Among the entries below, find every line that contains the string "down", then copy it.

*Source information*:
######
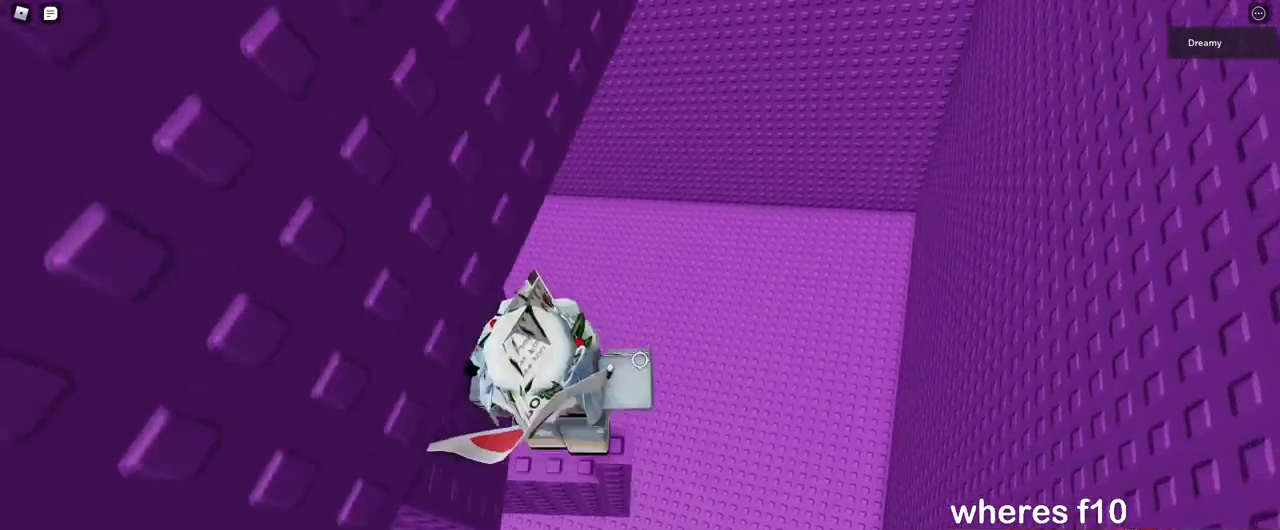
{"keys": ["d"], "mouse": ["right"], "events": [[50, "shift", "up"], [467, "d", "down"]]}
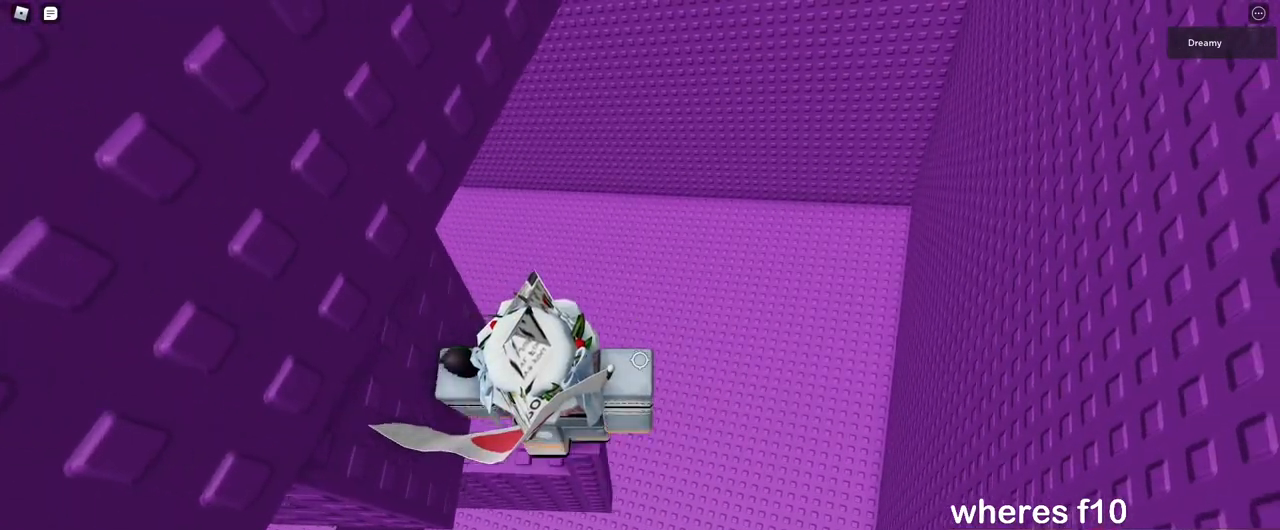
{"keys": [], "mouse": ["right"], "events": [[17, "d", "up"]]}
######
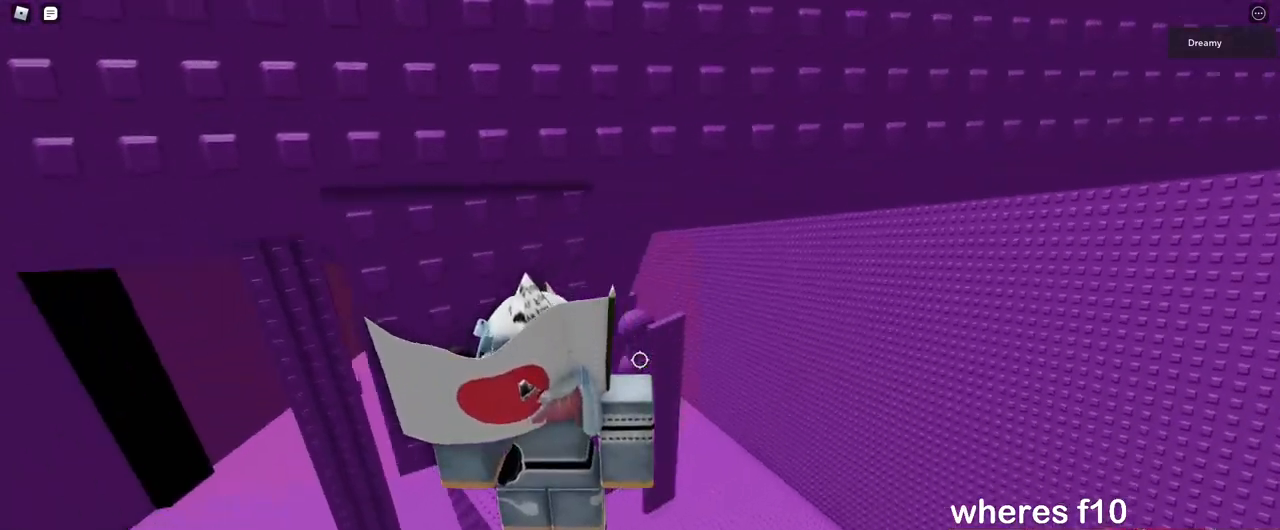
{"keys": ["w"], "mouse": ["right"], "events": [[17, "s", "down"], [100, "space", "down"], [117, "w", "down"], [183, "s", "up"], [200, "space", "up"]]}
######
*Response area*:
{"keys": ["d"], "mouse": ["right"], "events": [[50, "shift", "up"], [467, "d", "down"]]}
{"keys": ["w"], "mouse": ["right"], "events": [[17, "s", "down"], [100, "space", "down"], [117, "w", "down"], [183, "s", "up"], [200, "space", "up"]]}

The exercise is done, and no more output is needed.